Нарсисо приехал со шляпами, костюмами, льняными рубашками и шелковыми носовыми платками, а также с подходящими к ним галстуками. А тут ему предстояло подметать мастерскую и сдирать старую обивку с мебели! Он никогда не держал в руках молотка, а тем более метлы. Его щегольские британские туфли через неделю пришли в полную негодность, кожа износилась, а подошвы стали щербатыми от гвоздей. Каждый вечер он вытаскивал их из подошв клещами, считая, сколько их там, а кузены смеялись над ним за его спиной.
Но что было поистине варварским, так это учебная карта Соединенных Штатов, которую его дядя приклеил к стене ванной комнаты с помощью кукурузного сиропа. Она была разноцветной – каждый штат имел свой цвет, а столицы обозначались звездочками. Каждый раз, входя в ванную, Нарсисо пытался запомнить какой-нибудь штат и его столицу. Он думал, что это поможет ему улучшить память и как-то убережет от жалкого существования, что вели его так называемые кузены.
– Но скажи мне, Дядюшка, почему ты приклеил карту к стене кукурузным сиропом?
– Да потому, что под рукой не оказалось нормального клея.
В целом Дядюшка Старикан, казалось, был удовлетворен тем, что дали ему Соединенные Штаты. Его жизнь не была роскошной, но это была жизнь, и она принадлежала ему. Он многие годы подрабатывал то там, то здесь, и ему этого хватало. И потому его руки совсем не походили на руки Элеутерио, руки пианиста, а были мозолистыми и шершавыми – то были руки ремесленника, посвятившего себя искусству и тяжкому труду по изготовлению диванов и кресел. Ужасная работа, думал Нарсисо, слава Богу, что я не буду заниматься ею всю свою жизнь. Его собственные руки, научившиеся превосходно писать по методу Палмера, не были привычны к молотку, а ноги – к бесконечному стоянию на бетонном полу, отчего у него появлялись мозоли, такие большие и твердые, как панцирь у черепахи. «Мои ноги такие чувствительные», – жаловался Нарсисо, каждый вечер паривший их в тазу с горячей водой. Ну что за принц, думал Дядюшка, но вслух этого не говорил.

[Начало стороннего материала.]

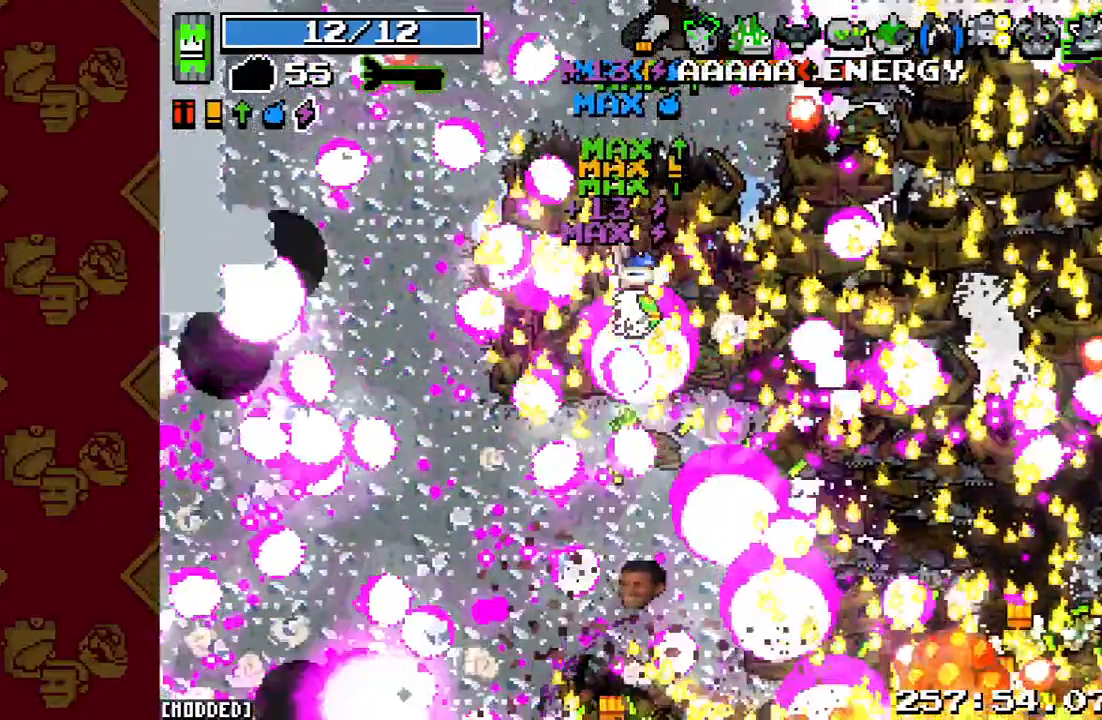
{"buttons": [], "left_stick": "down", "right_stick": "down", "events": [[167, "R2", "down"], [400, "R2", "up"]]}
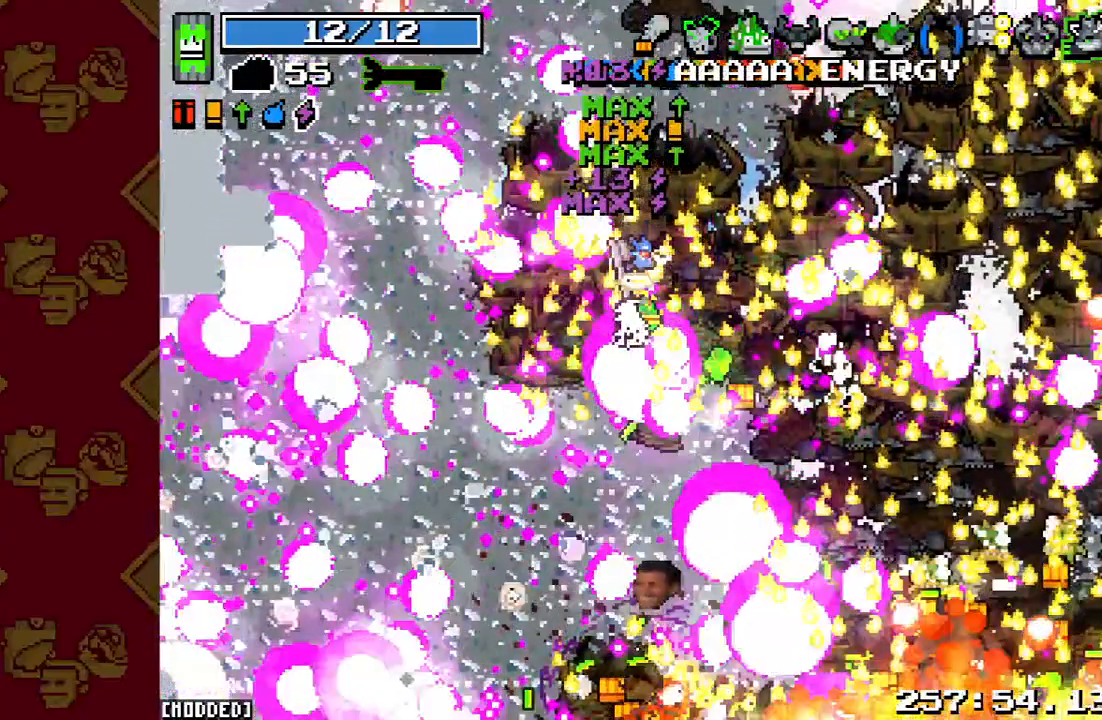
{"buttons": [], "left_stick": "down-right", "right_stick": "down", "events": [[167, "left_stick", "down-right"]]}
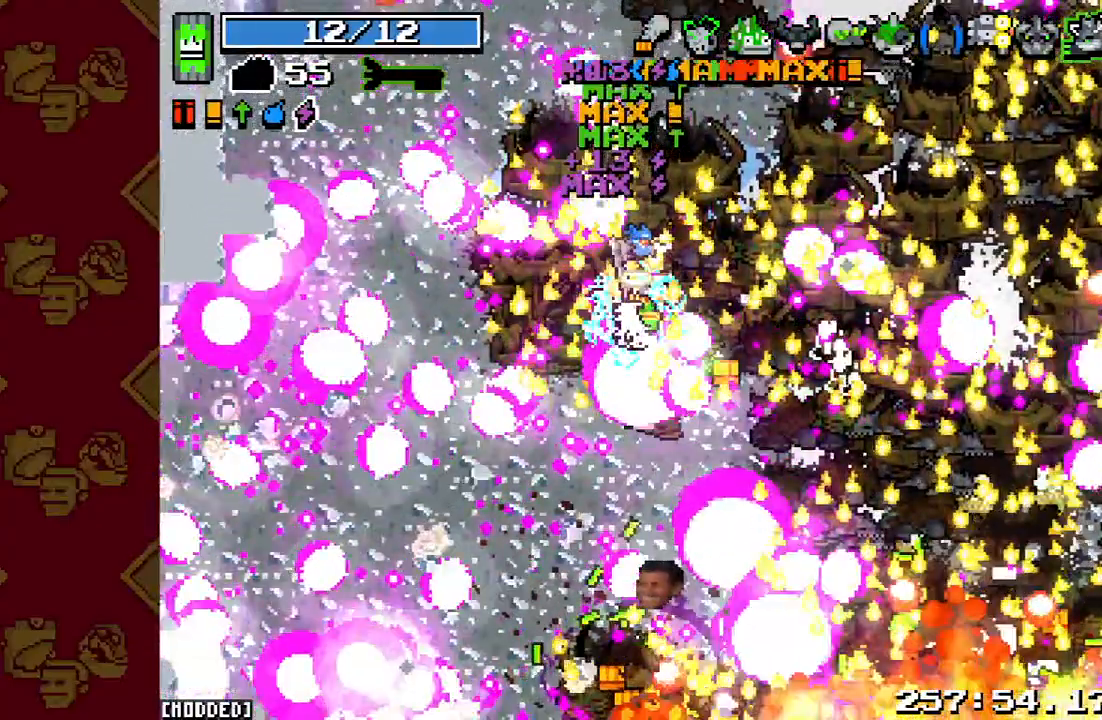
{"buttons": ["R2"], "left_stick": "down-right", "right_stick": "down", "events": [[467, "R2", "down"]]}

Состояние ног Принца Нарсисо никак не улучшалось в течение всех тех семи лет, что он прожил с Дядюшкой Стариканом. Но под конец его пребывания в США они уже страдали не столько от работы, сколько от удовольствий. Все уик-энды Нарсисо танцевал в клубах как для белых, так и для черных на Саут-Стейт-стрит. Это было, когда в некоторых штатах чарльстон оказался вне закона†.

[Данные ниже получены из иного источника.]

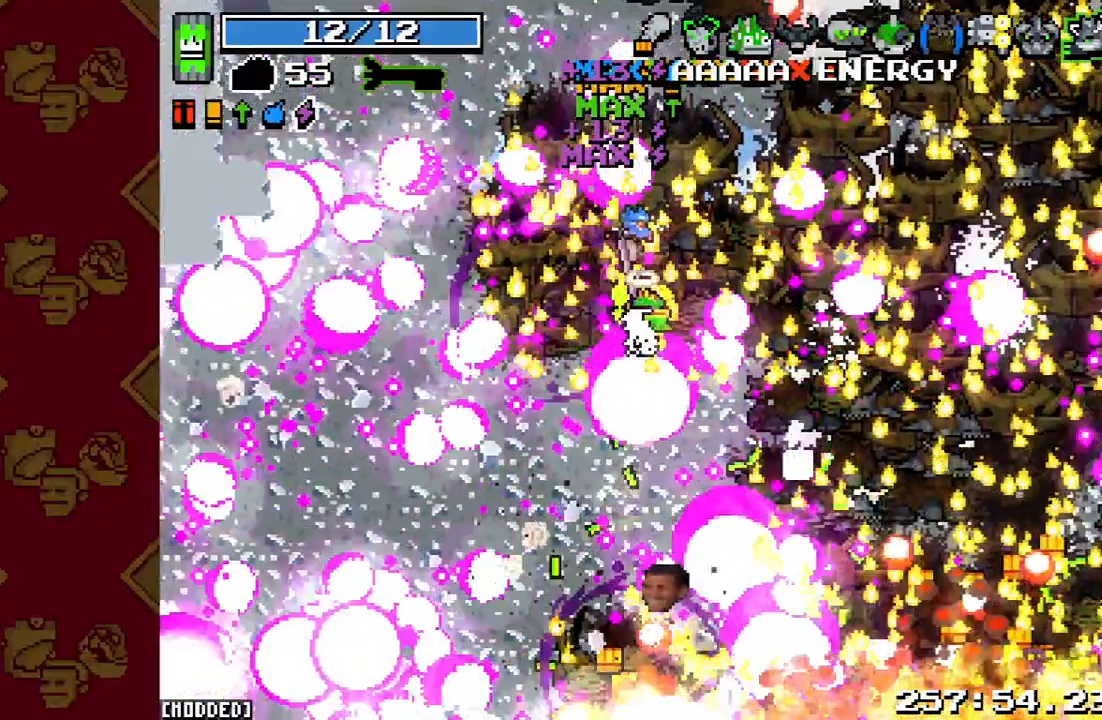
{"buttons": ["R2"], "left_stick": "down-right", "right_stick": "down", "events": [[233, "R2", "up"], [400, "R2", "down"]]}
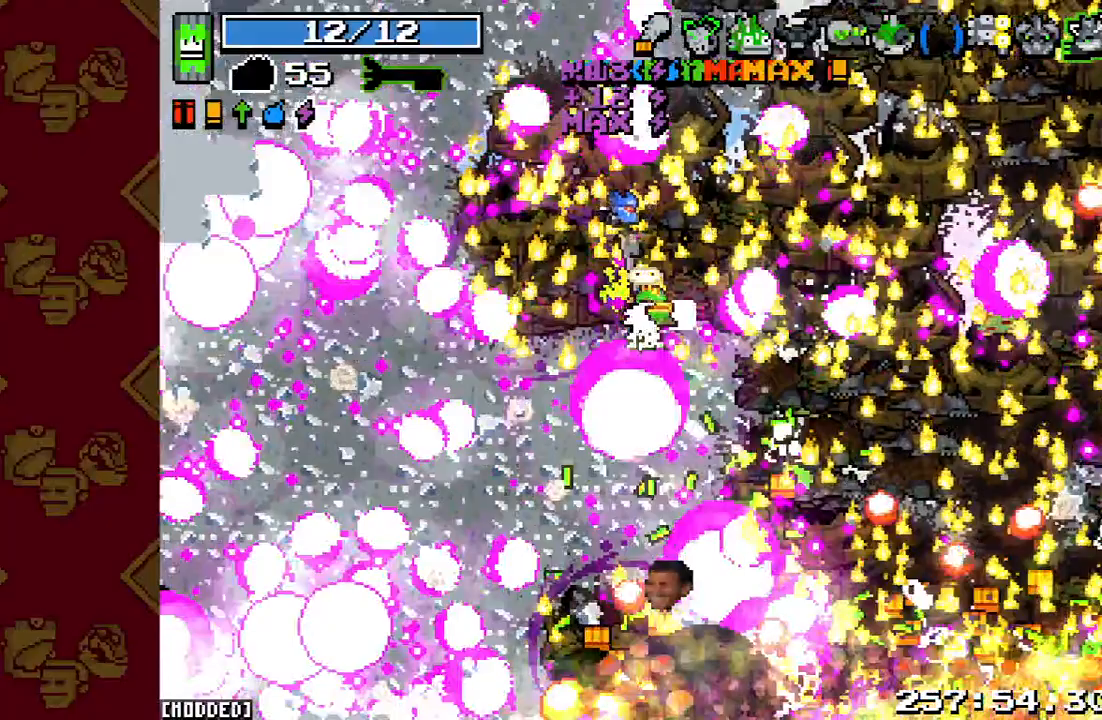
{"buttons": [], "left_stick": "down-right", "right_stick": "down", "events": [[67, "R2", "up"]]}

В те времена самыми потрясающими в мире женщинами были звезды немого кино. Остальные женщины повсеместно подражали им и рисовали себе губы в форме сердечек. Но у той женщины, в которую влюбился Нарсисо, был не только рот сердечком, но и задница, напоминавшая сердечко перевернутое.
Он увидел ее на сцене, девушку с изумительными ногами и несравненным задом. Она была похожа на молоко, слегка разбавленное кофе с большим количеством сахара, каким мама поила его перед сном, когда он был маленьким, просто смотреть на нее было для него счастьем. Да, она была счастьем, эта прирожденная комедиантка. Она покоряла публику, едва успев выйти на сцену. Ее номера состояли частично из пантомимы, частично акробатики и частично танца. Она смеялась и подмигивала, строила глазки, клала руки на бедра, надувала губы, крутила пируэты, выпячивала задницу и трясла ею, танцевала чарльстон, садилась на шпагат, делала колесо и спрыгивала со сцены в зал только для того, чтобы с сальто запрыгнуть обратно, и заканчивала свое выступление шимми, сотрясавшим все вокруг и едва не убившим Нарсисо.